Biosplice submits NDA for lorecivivint, a potential first-of-its-kind therapy that aims to slow knee osteoarthritis itself.
Osteoarthritis shapes how millions of people wake up, walk, work and age. California-based biotech Biosplice Therapeutics aims to change that through a New Drug Application (NDA) with the US Food and Drug Administration for lorecivivint (LOR), a drug designed to treat knee osteoarthritis in a fundamentally different way [1].
For decades, osteoarthritis care has been defined by compromise. Patients manage pain while joints continue to deteriorate, often ending in surgery. Biosplice’s submission signals a new and serious attempt to intervene earlier and alter the disease itself.
Lorecivivint is injected directly into the knee joint once or twice a year. That detail alone sets it apart from daily pills or short-term steroid shots. But the bigger distinction lies in what the drug is trying to do.
In clinical trials, LOR did what many osteoarthritis treatments aim for: it reduced pain and improved physical function. But it also did something rarer. Imaging from Biosplice’s Phase 3 OA-07 trial showed that patients treated with LOR maintained, and in some cases improved, the space inside the knee joint where cartilage normally absorbs impact.
That space typically shrinks as osteoarthritis progresses. Preserving it suggests the joint is not breaking down as quickly. For patients, this could mean staying mobile longer, delaying joint replacement and maintaining independence.
In the two-year OA-07 study, patients receiving lorecivivint reported less pain within six months. By one year, they showed improvements not only in pain but also in their ability to move and function, compared with placebo.
What caught researchers’ attention, however, was what happened over time. Patients who initially received a placebo and later switched to LOR also began to show improvements in joint structure. That kind of reversal is rarely seen in osteoarthritis research.
The results build on earlier Phase 2 studies that showed similar benefits, strengthening the case that this was not a statistical fluke, but a repeatable effect.

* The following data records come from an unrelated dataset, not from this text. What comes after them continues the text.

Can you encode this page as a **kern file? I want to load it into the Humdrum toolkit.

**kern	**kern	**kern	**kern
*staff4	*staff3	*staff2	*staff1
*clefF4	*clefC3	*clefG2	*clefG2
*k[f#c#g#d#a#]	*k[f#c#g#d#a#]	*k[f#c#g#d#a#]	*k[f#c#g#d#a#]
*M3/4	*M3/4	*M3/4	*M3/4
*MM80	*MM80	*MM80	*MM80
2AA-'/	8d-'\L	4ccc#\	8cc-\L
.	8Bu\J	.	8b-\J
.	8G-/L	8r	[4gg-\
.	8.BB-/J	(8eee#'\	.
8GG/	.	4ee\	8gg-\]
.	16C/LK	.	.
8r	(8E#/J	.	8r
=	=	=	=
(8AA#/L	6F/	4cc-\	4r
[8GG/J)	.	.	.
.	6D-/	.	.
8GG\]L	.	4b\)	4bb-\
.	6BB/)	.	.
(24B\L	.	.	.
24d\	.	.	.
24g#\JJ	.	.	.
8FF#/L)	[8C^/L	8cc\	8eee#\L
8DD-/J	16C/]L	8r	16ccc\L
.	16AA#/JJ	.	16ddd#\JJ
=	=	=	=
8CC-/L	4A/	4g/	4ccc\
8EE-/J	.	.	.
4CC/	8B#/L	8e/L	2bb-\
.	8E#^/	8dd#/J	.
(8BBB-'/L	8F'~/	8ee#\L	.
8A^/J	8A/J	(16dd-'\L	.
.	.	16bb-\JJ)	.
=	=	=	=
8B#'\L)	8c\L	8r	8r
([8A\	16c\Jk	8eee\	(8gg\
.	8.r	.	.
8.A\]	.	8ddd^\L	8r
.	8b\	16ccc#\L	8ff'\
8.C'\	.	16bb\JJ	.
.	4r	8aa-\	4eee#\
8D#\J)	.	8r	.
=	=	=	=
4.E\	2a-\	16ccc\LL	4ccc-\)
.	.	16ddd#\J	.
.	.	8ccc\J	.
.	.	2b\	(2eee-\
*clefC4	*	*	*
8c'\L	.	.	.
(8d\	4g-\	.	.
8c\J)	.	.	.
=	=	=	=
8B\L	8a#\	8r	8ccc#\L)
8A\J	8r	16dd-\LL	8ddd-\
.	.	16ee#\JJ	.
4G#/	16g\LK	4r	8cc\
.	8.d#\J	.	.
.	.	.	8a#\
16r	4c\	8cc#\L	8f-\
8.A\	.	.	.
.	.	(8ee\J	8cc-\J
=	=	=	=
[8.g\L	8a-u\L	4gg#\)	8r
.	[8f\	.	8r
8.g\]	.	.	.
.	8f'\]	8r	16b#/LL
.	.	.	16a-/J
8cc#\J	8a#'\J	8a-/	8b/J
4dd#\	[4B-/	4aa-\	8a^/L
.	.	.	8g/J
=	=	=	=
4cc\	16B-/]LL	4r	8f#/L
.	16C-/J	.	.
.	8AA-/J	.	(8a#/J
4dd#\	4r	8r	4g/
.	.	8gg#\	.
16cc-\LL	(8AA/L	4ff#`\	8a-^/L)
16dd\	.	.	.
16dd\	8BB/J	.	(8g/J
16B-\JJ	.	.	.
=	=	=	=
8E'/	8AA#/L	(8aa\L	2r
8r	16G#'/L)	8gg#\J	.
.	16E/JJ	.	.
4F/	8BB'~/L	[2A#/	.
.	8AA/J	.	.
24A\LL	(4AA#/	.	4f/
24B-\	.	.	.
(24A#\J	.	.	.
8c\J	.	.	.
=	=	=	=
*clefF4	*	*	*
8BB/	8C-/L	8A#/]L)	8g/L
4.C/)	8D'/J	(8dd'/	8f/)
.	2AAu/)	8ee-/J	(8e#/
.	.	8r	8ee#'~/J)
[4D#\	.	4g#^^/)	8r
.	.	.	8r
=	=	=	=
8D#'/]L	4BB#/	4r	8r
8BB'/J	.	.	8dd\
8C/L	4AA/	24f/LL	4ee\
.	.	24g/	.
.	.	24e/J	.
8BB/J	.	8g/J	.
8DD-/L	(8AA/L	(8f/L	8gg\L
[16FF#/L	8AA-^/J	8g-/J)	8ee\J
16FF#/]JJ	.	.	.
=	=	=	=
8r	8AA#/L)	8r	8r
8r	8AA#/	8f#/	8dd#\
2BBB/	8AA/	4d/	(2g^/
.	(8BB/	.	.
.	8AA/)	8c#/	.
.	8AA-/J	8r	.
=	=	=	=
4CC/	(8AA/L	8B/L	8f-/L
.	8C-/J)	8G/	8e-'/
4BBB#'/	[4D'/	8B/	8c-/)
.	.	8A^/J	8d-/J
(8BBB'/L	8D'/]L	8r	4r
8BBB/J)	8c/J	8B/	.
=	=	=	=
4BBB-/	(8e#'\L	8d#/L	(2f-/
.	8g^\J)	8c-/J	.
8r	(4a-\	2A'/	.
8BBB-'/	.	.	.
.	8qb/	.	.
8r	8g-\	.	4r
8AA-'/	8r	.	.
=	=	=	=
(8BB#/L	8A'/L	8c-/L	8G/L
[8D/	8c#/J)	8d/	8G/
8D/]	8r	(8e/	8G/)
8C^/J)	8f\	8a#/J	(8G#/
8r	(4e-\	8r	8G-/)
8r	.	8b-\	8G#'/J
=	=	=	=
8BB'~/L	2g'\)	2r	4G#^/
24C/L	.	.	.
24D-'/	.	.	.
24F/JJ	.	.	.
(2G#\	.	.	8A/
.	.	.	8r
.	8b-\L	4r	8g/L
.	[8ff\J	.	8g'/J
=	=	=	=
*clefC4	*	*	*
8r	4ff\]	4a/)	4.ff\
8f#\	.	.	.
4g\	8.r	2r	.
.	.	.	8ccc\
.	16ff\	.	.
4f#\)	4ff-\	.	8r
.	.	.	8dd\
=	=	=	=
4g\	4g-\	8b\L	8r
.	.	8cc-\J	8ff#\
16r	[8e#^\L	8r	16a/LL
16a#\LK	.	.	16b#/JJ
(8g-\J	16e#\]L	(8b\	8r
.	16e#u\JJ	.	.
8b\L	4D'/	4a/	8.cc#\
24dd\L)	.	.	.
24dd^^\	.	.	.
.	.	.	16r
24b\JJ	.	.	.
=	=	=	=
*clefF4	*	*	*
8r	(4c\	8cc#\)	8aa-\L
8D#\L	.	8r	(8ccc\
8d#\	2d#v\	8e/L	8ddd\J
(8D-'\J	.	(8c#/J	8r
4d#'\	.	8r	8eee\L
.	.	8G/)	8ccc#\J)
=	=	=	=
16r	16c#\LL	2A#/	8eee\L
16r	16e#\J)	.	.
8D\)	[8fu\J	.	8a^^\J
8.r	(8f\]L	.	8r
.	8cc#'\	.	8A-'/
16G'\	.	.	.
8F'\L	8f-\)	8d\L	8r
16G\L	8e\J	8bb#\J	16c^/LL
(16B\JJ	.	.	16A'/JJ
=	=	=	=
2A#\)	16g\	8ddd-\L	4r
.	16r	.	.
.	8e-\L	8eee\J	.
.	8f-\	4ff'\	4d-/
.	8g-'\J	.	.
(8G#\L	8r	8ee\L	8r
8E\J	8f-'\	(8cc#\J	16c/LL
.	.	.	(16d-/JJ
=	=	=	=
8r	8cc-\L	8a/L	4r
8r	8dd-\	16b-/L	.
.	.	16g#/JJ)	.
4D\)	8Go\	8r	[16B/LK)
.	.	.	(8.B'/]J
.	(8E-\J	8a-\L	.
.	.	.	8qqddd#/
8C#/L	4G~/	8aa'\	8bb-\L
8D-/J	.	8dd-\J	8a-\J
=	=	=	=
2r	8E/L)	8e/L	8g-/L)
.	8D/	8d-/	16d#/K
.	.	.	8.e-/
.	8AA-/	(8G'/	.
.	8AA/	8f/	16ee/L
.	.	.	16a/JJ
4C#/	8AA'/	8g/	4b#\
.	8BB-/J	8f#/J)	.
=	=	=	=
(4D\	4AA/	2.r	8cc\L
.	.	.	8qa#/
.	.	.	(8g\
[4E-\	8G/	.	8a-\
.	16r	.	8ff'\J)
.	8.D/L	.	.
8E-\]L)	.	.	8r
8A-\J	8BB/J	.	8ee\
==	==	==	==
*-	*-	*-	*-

Osteoarthritis affects older adults disproportionately, which makes safety non-negotiable. Across more than 1,800 patients treated over a decade-long development program, LOR’s safety profile was similar to placebo.
One reason is its localized delivery. The drug remains in the knee joint, with no detectable exposure elsewhere in the body. That matters in a population often managing heart disease, diabetes or other chronic conditions alongside joint pain.
Professor Tim McAlindon of UMass Chan School of Medicine, who advised on the program, described the profile as unusually strong, especially given the drug’s potential to affect disease progression.
Lorecivivint was first identified in 2011. Its NDA submission represents more than ten years of clinical trials, regulatory patience and financial risk, an increasingly rare timeline in biotech.
“After over a decade of clinical trials, we are pleased to be the first company to submit a data package in the US for a potentially disease-modifying drug in knee OA,” said Erich Horsley, CEO of Biosplice [1]. He pointed to a patient journey that is “painful and disheartening,” shaped by limited options and inevitable decline.
Chief Medical Officer Dr Yusuf Yazici highlighted the scale of the opportunity, noting that once approved, LOR could offer both near-term pain relief and long-term structural benefit to roughly 25 million Americans with knee osteoarthritis.
Osteoarthritis is often dismissed as an inconvenience of aging. In reality, it is closely tied to disability, cardiovascular risk and higher mortality – largely because reduced mobility sets off a chain reaction throughout the body.
For us in the longevity sector, preserving joint health is about keeping people active, socially engaged and metabolically healthy for longer. A therapy that slows joint degeneration could extend healthspan.
Whether lorecivivint ultimately earns FDA approval remains uncertain. But its submission alone signals that age-related diseases should be approached not as inevitable declines to be managed, but as biological processes that can be slowed, and perhaps reshaped.